The coursework components of EN1085 make use of computational engineering tools to help you apply the main techniques and concepts developed in the class. There will be two coursework components – part M deals with the dc electrical machines topic presented by Dr. Clark, while part P is concerned with problems of complex power and reactive compensation, as covered by Dr. Robson.

 

The aims of the EN1085 coursework components are to:

 

• Gauge your progress an understanding of the materials and concepts covered in class
• Reinforce the concepts of electrical machines and power systems analysis needed for the exam

 

A rough schedule for the coursework delivery is as follows:

 

Week 6: Coursework P set

Week 8: Coursework P due;

Week 9: Coursework part M set

Week 10: Coursework part M due

 

You will deliver two short submissions, each worth 20 marks. This will be scaled to give a 20% contribution to the EN1085 module mark (the other contributions being the 20% test and 60% May/June examination).

 

Report M should be submitted on Learning Central by Friday Week 10 at 23:59

 

If you are unable to submit your report on time, you must clear this with the module leader (Dr. David Clark) prior to submission. Late work (without permission or good reason) will automatically receive a mark of zero.

 

 

Dr David Clark

Room E/3.23

 

 

Coursework – Back-to-back DC Machines

 

As we have seen in class, DC machines may be employed as motors or generators as required by the application. The tasks set herein concern a pair of DC machines, shaft-coupled as shown in figure 1.

 

 

 

Figure 1: Shaft-coupled pair of electrical machines - one acting as motor, the other as generator

Applying a dc voltage to the terminals of the motor will drive a current through its armature winding, developing a rotational torque on the shaft. The motor will spin up and being shaft-coupled the generator will spin at the same shaft speed. The rotating generator armature will develop an emf, which in turn will drive the current in the load. The machines will settle at a steady shaft speed when the torque and power balance in the system is achieved – consider the power flow diagram depicted in figure 2

 

 

 

Figure 2: Power balance in a coupled Motor-Generator system

 

Each machine has its own machine constant k'=kΦ

 and armature resistance Ra

, and experiences a minimum frictional torque Tf

 under no load. These parameters can be captured in an equivalent circuit as given in the Matlab SIMULINK model depicted in figure 3.

 

 

 

Figure 3: Matlab Simulink model of a DC motor-generator pair

 

For a given set of machine, input and load parameters, this model will compute the steady-state power flow condition in the system and evaluate the overall source to load electrical efficiency. Take some time to familiarise yourself with the model and understand what function each component performs.

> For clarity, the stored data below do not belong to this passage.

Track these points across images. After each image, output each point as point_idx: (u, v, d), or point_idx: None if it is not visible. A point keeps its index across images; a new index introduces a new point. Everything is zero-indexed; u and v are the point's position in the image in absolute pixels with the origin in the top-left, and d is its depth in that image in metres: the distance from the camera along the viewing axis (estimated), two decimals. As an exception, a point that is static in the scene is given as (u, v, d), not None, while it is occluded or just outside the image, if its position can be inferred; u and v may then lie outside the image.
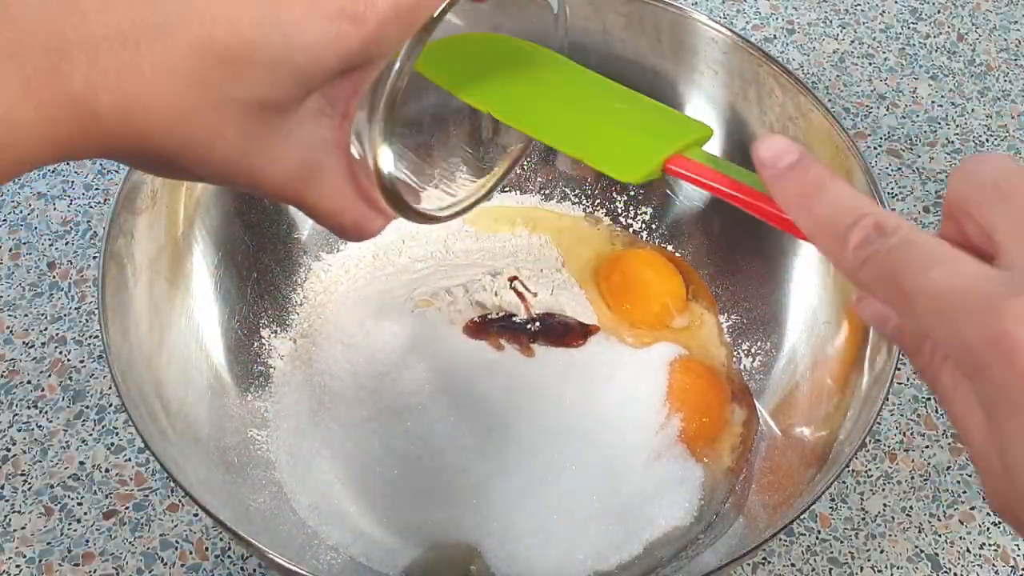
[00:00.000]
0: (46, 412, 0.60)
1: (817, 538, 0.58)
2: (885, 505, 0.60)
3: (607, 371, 0.59)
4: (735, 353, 0.62)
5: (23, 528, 0.56)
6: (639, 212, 0.67)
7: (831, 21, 0.83)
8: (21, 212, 0.69)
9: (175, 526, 0.57)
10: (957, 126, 0.77)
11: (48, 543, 0.56)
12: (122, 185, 0.52)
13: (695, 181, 0.34)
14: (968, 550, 0.58)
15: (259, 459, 0.56)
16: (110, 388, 0.61)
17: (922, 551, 0.58)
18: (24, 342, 0.63)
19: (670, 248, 0.66)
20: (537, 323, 0.60)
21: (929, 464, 0.61)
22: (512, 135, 0.41)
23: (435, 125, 0.45)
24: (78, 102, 0.28)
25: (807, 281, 0.59)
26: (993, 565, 0.58)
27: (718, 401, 0.59)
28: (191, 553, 0.56)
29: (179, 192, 0.55)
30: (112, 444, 0.59)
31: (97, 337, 0.63)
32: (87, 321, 0.64)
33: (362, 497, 0.55)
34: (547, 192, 0.68)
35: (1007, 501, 0.27)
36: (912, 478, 0.61)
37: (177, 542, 0.56)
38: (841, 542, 0.58)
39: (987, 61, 0.81)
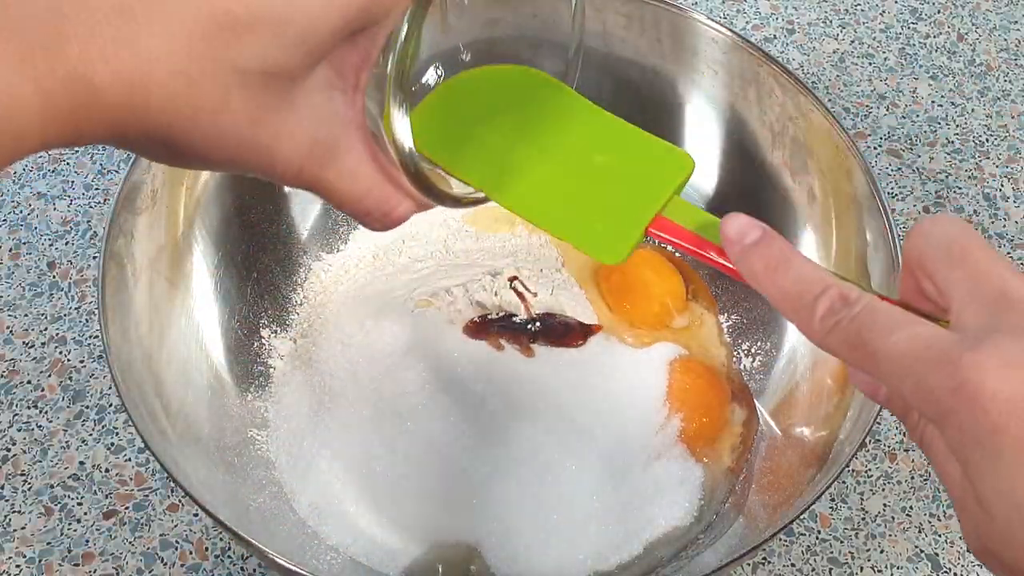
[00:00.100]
0: (46, 412, 0.60)
1: (817, 538, 0.58)
2: (885, 505, 0.60)
3: (607, 371, 0.59)
4: (735, 353, 0.62)
5: (23, 528, 0.56)
6: (639, 212, 0.66)
7: (831, 21, 0.83)
8: (21, 212, 0.69)
9: (175, 526, 0.57)
10: (957, 126, 0.77)
11: (48, 543, 0.56)
12: (122, 185, 0.52)
13: (674, 244, 0.35)
14: (968, 550, 0.58)
15: (259, 459, 0.56)
16: (110, 388, 0.61)
17: (922, 551, 0.58)
18: (24, 342, 0.63)
19: (670, 248, 0.66)
20: (537, 323, 0.60)
21: (929, 464, 0.61)
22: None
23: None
24: (76, 76, 0.27)
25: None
26: (993, 565, 0.58)
27: (718, 401, 0.59)
28: (191, 553, 0.56)
29: (179, 192, 0.55)
30: (112, 444, 0.59)
31: (97, 337, 0.63)
32: (87, 321, 0.64)
33: (362, 497, 0.55)
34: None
35: (985, 541, 0.28)
36: (912, 478, 0.61)
37: (177, 542, 0.56)
38: (841, 542, 0.58)
39: (987, 61, 0.81)
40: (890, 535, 0.59)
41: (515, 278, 0.62)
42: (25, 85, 0.27)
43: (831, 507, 0.59)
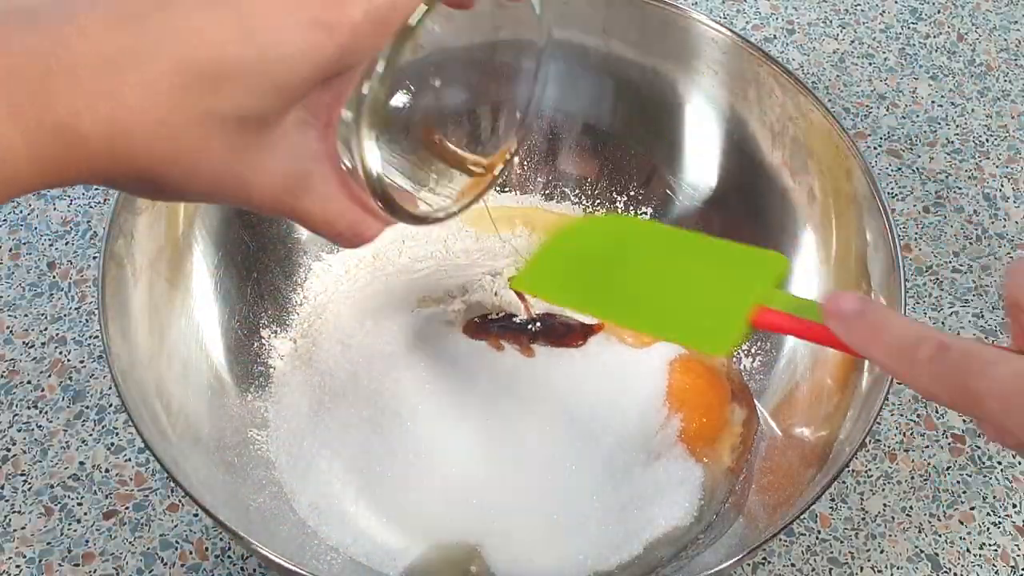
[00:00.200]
0: (46, 412, 0.60)
1: (817, 538, 0.58)
2: (885, 505, 0.60)
3: (607, 371, 0.59)
4: (735, 353, 0.62)
5: (23, 528, 0.56)
6: (639, 212, 0.67)
7: (831, 21, 0.83)
8: (21, 212, 0.69)
9: (175, 526, 0.57)
10: (957, 126, 0.77)
11: (48, 543, 0.56)
12: (122, 185, 0.52)
13: (781, 331, 0.37)
14: (968, 550, 0.58)
15: (259, 459, 0.56)
16: (110, 388, 0.61)
17: (922, 551, 0.58)
18: (24, 342, 0.63)
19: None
20: (537, 323, 0.60)
21: (929, 464, 0.61)
22: (509, 135, 0.41)
23: (429, 127, 0.45)
24: (63, 127, 0.29)
25: (807, 281, 0.59)
26: (993, 565, 0.58)
27: (718, 401, 0.59)
28: (191, 553, 0.56)
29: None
30: (112, 444, 0.59)
31: (97, 337, 0.63)
32: (87, 321, 0.64)
33: (362, 497, 0.55)
34: (547, 192, 0.68)
35: None
36: (912, 478, 0.61)
37: (177, 542, 0.56)
38: (841, 542, 0.58)
39: (987, 61, 0.81)
40: (890, 535, 0.59)
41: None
42: (15, 136, 0.28)
43: (831, 507, 0.59)
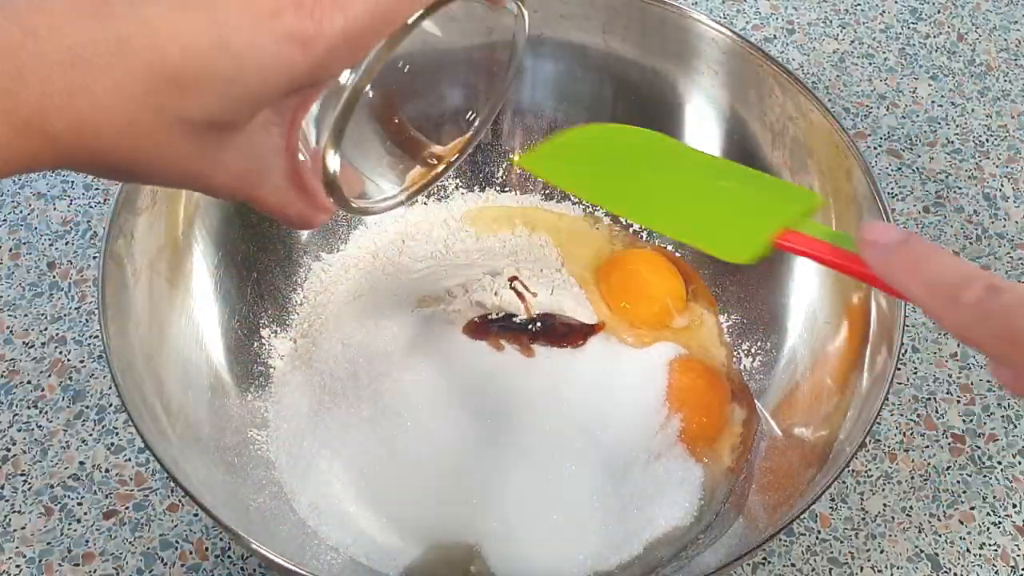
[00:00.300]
0: (46, 412, 0.60)
1: (817, 538, 0.58)
2: (885, 505, 0.60)
3: (607, 371, 0.59)
4: (735, 353, 0.62)
5: (23, 528, 0.56)
6: (639, 212, 0.67)
7: (831, 21, 0.83)
8: (21, 212, 0.69)
9: (175, 526, 0.57)
10: (957, 126, 0.77)
11: (48, 543, 0.56)
12: (122, 185, 0.52)
13: (805, 254, 0.35)
14: (968, 550, 0.58)
15: (259, 459, 0.56)
16: (110, 388, 0.61)
17: (922, 551, 0.58)
18: (24, 342, 0.63)
19: (670, 248, 0.66)
20: (538, 323, 0.60)
21: (929, 464, 0.61)
22: (468, 127, 0.42)
23: (391, 108, 0.45)
24: (31, 124, 0.29)
25: (807, 281, 0.59)
26: (993, 565, 0.58)
27: (718, 401, 0.59)
28: (191, 553, 0.56)
29: (179, 192, 0.55)
30: (112, 444, 0.59)
31: (97, 337, 0.63)
32: (87, 321, 0.64)
33: (362, 497, 0.55)
34: (547, 192, 0.68)
35: None
36: (912, 478, 0.61)
37: (177, 542, 0.56)
38: (841, 542, 0.58)
39: (987, 61, 0.81)
40: (890, 535, 0.59)
41: (515, 278, 0.62)
42: None
43: (831, 507, 0.59)
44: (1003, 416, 0.63)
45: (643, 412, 0.58)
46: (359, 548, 0.53)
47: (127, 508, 0.57)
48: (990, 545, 0.58)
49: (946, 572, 0.57)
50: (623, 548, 0.54)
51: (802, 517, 0.56)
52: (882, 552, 0.58)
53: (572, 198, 0.67)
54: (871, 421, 0.48)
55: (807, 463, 0.53)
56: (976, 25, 0.84)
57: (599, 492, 0.55)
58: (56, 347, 0.63)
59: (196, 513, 0.57)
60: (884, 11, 0.84)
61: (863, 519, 0.59)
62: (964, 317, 0.30)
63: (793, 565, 0.57)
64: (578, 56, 0.64)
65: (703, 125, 0.63)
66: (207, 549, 0.56)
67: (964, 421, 0.63)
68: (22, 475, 0.58)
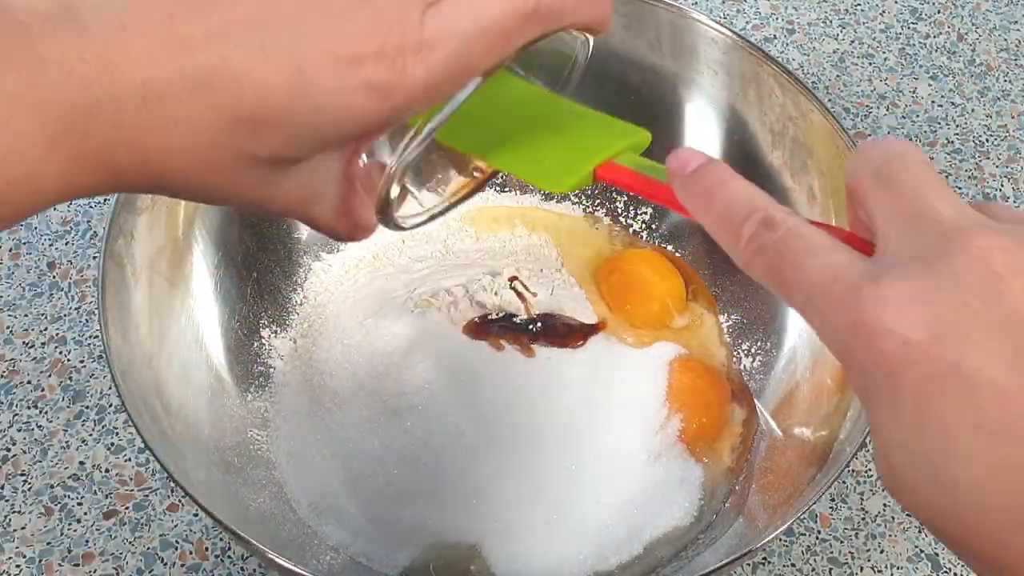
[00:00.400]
0: (46, 412, 0.60)
1: (817, 538, 0.58)
2: (885, 505, 0.60)
3: (607, 371, 0.59)
4: (735, 353, 0.62)
5: (23, 528, 0.56)
6: (639, 212, 0.67)
7: (831, 21, 0.83)
8: (21, 212, 0.69)
9: (175, 526, 0.57)
10: (957, 126, 0.77)
11: (48, 543, 0.56)
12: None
13: (624, 185, 0.35)
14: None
15: (259, 459, 0.56)
16: (110, 388, 0.61)
17: (922, 551, 0.58)
18: (24, 342, 0.63)
19: (670, 248, 0.66)
20: (538, 323, 0.60)
21: (929, 464, 0.61)
22: None
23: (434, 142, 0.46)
24: (98, 158, 0.28)
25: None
26: (993, 565, 0.58)
27: (718, 401, 0.59)
28: (191, 553, 0.56)
29: (179, 192, 0.55)
30: (112, 444, 0.59)
31: (97, 337, 0.63)
32: (87, 321, 0.64)
33: (362, 497, 0.55)
34: (547, 192, 0.68)
35: (889, 484, 0.26)
36: (912, 478, 0.61)
37: (177, 542, 0.56)
38: (841, 542, 0.58)
39: (987, 61, 0.81)
40: (890, 535, 0.59)
41: (515, 278, 0.62)
42: (49, 169, 0.28)
43: (831, 507, 0.59)
44: (1003, 416, 0.63)
45: (643, 412, 0.58)
46: (359, 548, 0.53)
47: (127, 508, 0.57)
48: (990, 545, 0.58)
49: (946, 572, 0.57)
50: (623, 548, 0.54)
51: (802, 517, 0.56)
52: (882, 552, 0.58)
53: (572, 198, 0.67)
54: (871, 421, 0.48)
55: (807, 463, 0.53)
56: (976, 25, 0.84)
57: (599, 492, 0.55)
58: (56, 347, 0.63)
59: (196, 513, 0.57)
60: (884, 11, 0.84)
61: (863, 519, 0.59)
62: (743, 251, 0.28)
63: (793, 565, 0.57)
64: (578, 56, 0.64)
65: (703, 125, 0.63)
66: (207, 549, 0.56)
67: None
68: (22, 475, 0.58)
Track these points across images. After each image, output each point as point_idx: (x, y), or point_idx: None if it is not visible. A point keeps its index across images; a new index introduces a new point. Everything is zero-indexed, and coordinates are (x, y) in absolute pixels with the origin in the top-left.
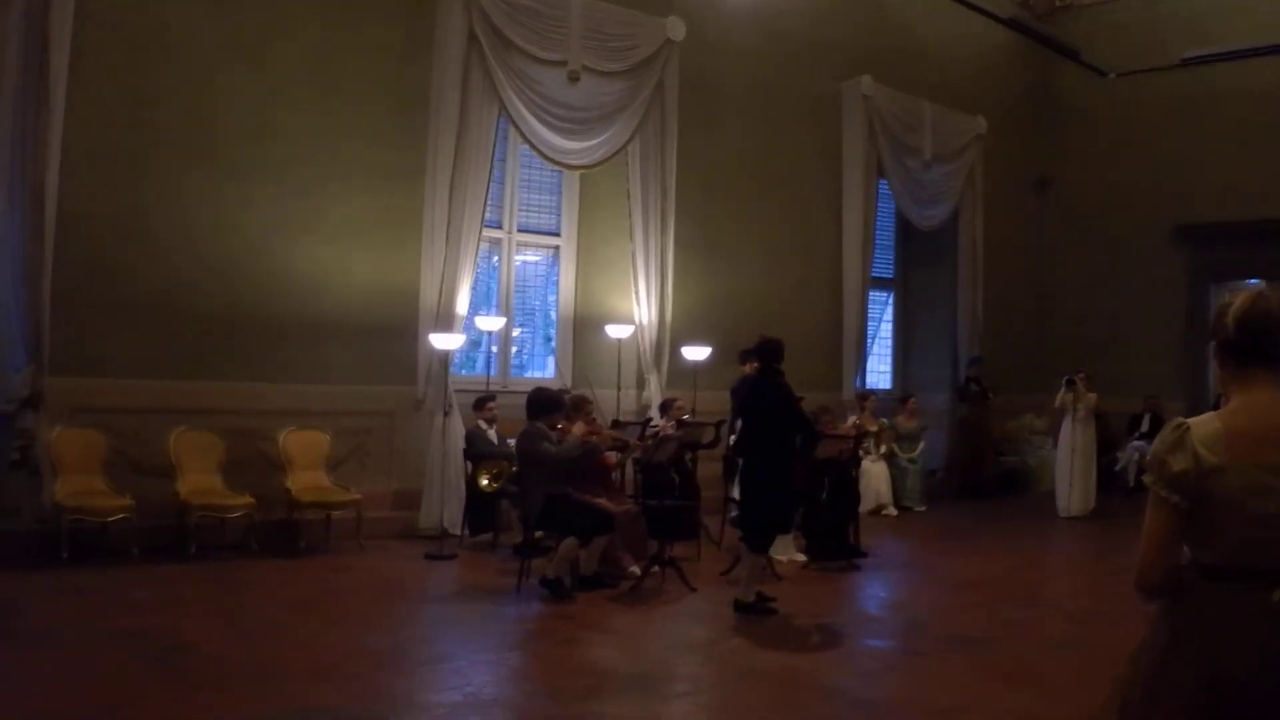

You have each been allocated a unique randomised set of simulation parameters which should be used to answer the following tasks. All solutions should be supported by equivalent circuit analysis to confirm that the SIMULINK model is giving you sensible answers!  

TASKS

 

Complete each of the following activities with reference to the machine parameters provided on Learning Central. You do not need to prepare a formal report, just answer each question and provide the evidence asked for.

 

(a) Determine the no-load speed of your coupled system in revolutions per minute. Verify this using the machine analysis theory developed in class

[4 marks]

 

(b) For the desired load current specified in the parameter table, what is the input electrical power, the shaft mechanical power and output electrical power of your coupled system. Determine the overall electrical efficiency.

 

[4 marks]

 

(c) Leaving the machine parameters unchanged and adjusting the load current as required, what is the maximum output power of the system and at what load current is maximum power transfer achieved? Give your answers to two significant figures and describe the method used. Verify your result analytically with the help of the power balance diagram in figure 2.

[7 marks]

 

(d)  What is the maximum overall efficiency achievable for your system at the given supply voltage? State your answer as a percentage to three significant figures. Why does peak efficiency not occur at the same load current as maximum power transfer?

 

[5 marks]

 

 

TOTAL [20 Marks]